→ WORK REQUIRED
Only the lines containing "inkább" belong in the answer; find them in the material below.

______________________________

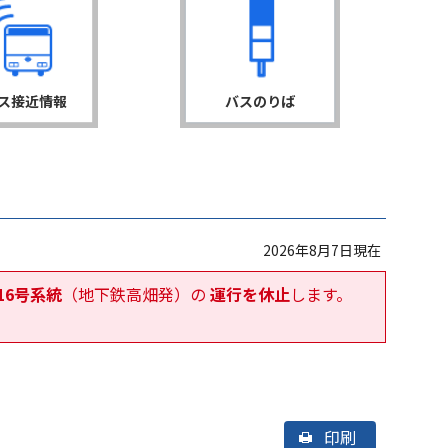
ス接近情報
バスのりば
2026年8月7日現在
16号系統
（地下鉄高畑発）の
運行を休止
します。
印刷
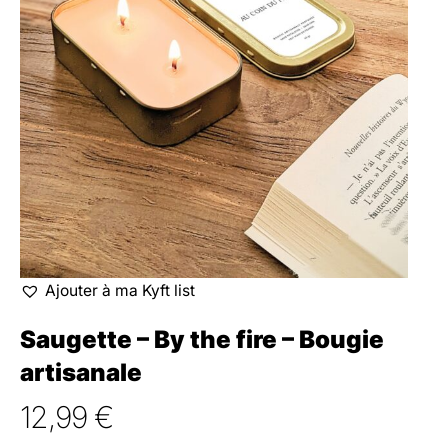
Ajouter à ma Kyft list
Saugette – By the fire – Bougie
artisanale
12,99
€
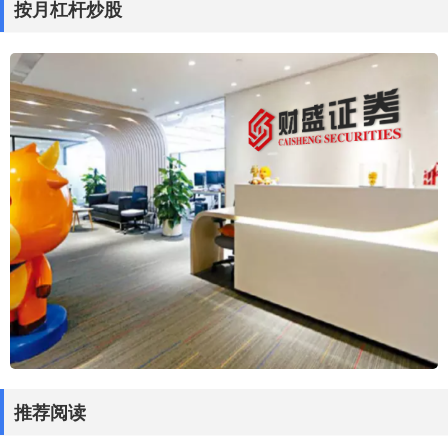
按月杠杆炒股
推荐阅读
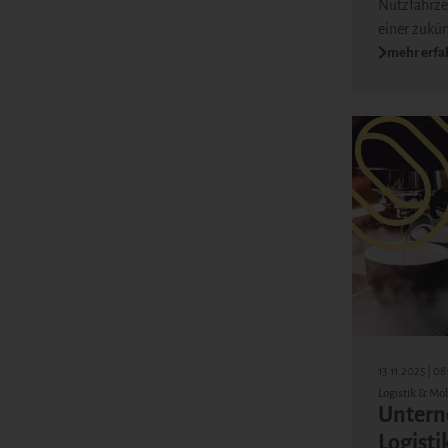
Nutzfahrze
einer zukü
mehr erfa
13.11.2025 | 0
Logistik & Mob
Unter
Logisti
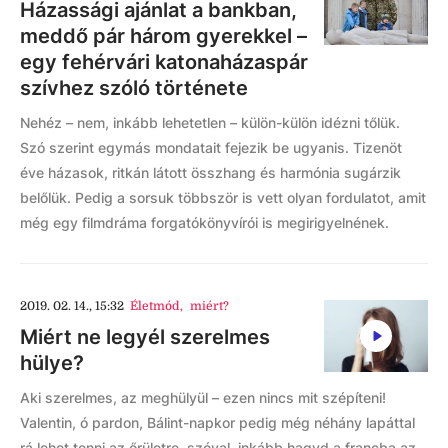
Házassági ajánlat a bankban,
meddő pár három gyerekkel –
egy fehérvári katonaházaspár
szívhez szóló története
Nehéz – nem, inkább lehetetlen – külön-külön idézni tőlük.
Szó szerint egymás mondatait fejezik be ugyanis. Tizenöt
éve házasok, ritkán látott összhang és harmónia sugárzik
belőlük. Pedig a sorsuk többször is vett olyan fordulatot, amit
még egy filmdráma forgatókönyvírói is megirigyelnének.
2019. 02. 14., 15:32
Életmód
,
miért?
Miért ne legyél szerelmes
hülye?
Aki szerelmes, az meghülyül – ezen nincs mit szépíteni!
Valentin, ó pardon, Bálint-napkor pedig még néhány lapáttal
rá lehet tenni az őrületre, szóval, inkább hagyd a francba az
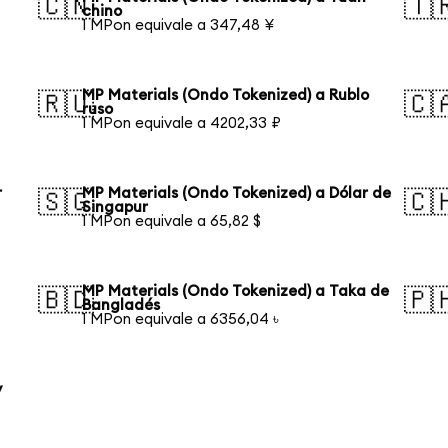
🇨🇳
🇹
chino
1 MPon equivale a 347,48 ¥
MP Materials (Ondo Tokenized) a Rublo
🇷🇺
🇨
ruso
1 MPon equivale a 4202,33 ₽
r
MP Materials (Ondo Tokenized) a Dólar de
🇸🇬
🇨
Singapur
1 MPon equivale a 65,82 $
MP Materials (Ondo Tokenized) a Taka de
🇧🇩
🇵
Bangladés
1 MPon equivale a 6356,04 ৳
y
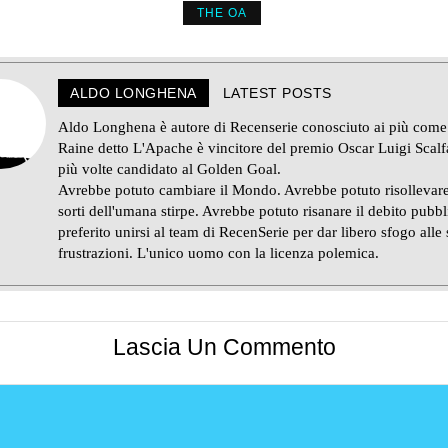
THE OA
ALDO LONGHENA
LATEST POSTS
Aldo Longhena è autore di Recenserie conosciuto ai più come
Raine detto L'Apache è vincitore del premio Oscar Luigi Scalf
più volte candidato al Golden Goal.
Avrebbe potuto cambiare il Mondo. Avrebbe potuto risollevare
sorti dell'umana stirpe. Avrebbe potuto risanare il debito pubb
preferito unirsi al team di RecenSerie per dar libero sfogo alle
frustrazioni. L'unico uomo con la licenza polemica.
Lascia Un Commento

______________________________

→ OUTPUT OF THE EXERCISE
Nehéz – nem, inkább lehetetlen – külön-külön idézni tőlük.
rá lehet tenni az őrületre, szóval, inkább hagyd a francba az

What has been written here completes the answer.